■ Instructions to follow:
Set the listing down unchanged, minus every embedded image.

■ Entries supplied:
■ ■ ■ ■ ■ ■ ■

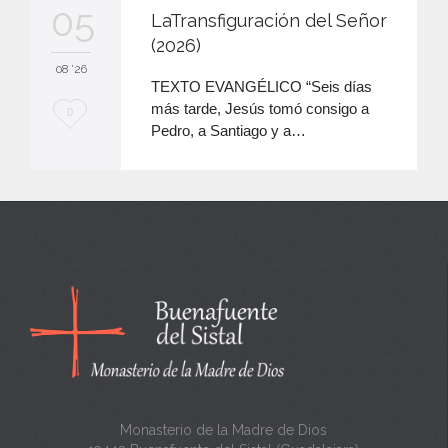
05
LaTransfiguración del Señor
(2026)
08 '26
TEXTO EVANGÉLICO “Seis días
más tarde, Jesús tomó consigo a
M
0
Pedro, a Santiago y a…
e
e
n
c
a
n
t
a
Monasterio de la Madre de Dios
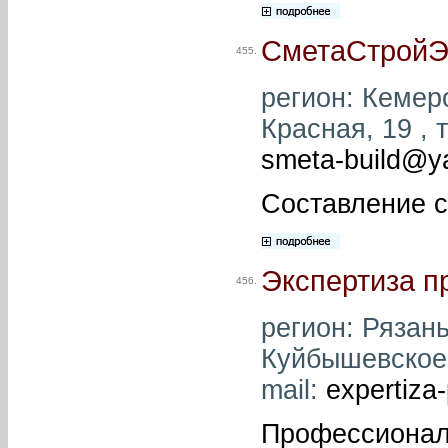
СметаСтройЭ
455.
регион: Кемеро
Красная, 19 , 
smeta-build@y
Составление с
Экспертиза п
456.
регион: Рязань
Куйбышевское ш
mail:
expertiz
Профессионал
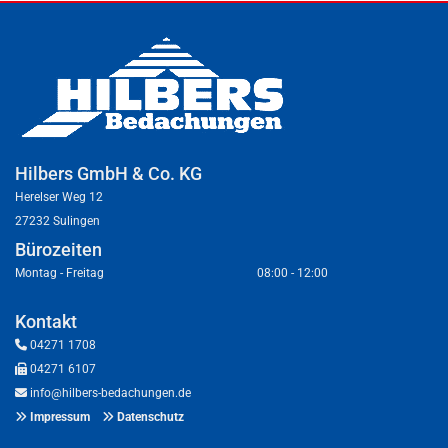
Hilbers GmbH & Co. KG
Herelser Weg 12
27232 Sulingen
Bürozeiten
Montag - Freitag
08:00 - 12:00
Kontakt

04271 1708

04271 6107

info@hilbers-bedachungen.de

Impressum

Datenschutz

■ ■ ■ ■ ■ ■ ■

■ Answer box:
05
LaTransfiguración del Señor
(2026)
08 '26
TEXTO EVANGÉLICO “Seis días
más tarde, Jesús tomó consigo a
M
0
Pedro, a Santiago y a…
e
e
n
c
a
n
t
a
Monasterio de la Madre de Dios
СметаСтройЭ
455.
регион: Кемеро
Красная, 19 , 
smeta-build@y
Составление с
Экспертиза п
456.
регион: Рязань
Куйбышевское ш
mail:
expertiz
Профессионал
Hilbers GmbH & Co. KG
Herelser Weg 12
27232 Sulingen
Bürozeiten
Montag - Freitag
08:00 - 12:00
Kontakt

04271 1708

04271 6107

info@hilbers-bedachungen.de

Impressum

Datenschutz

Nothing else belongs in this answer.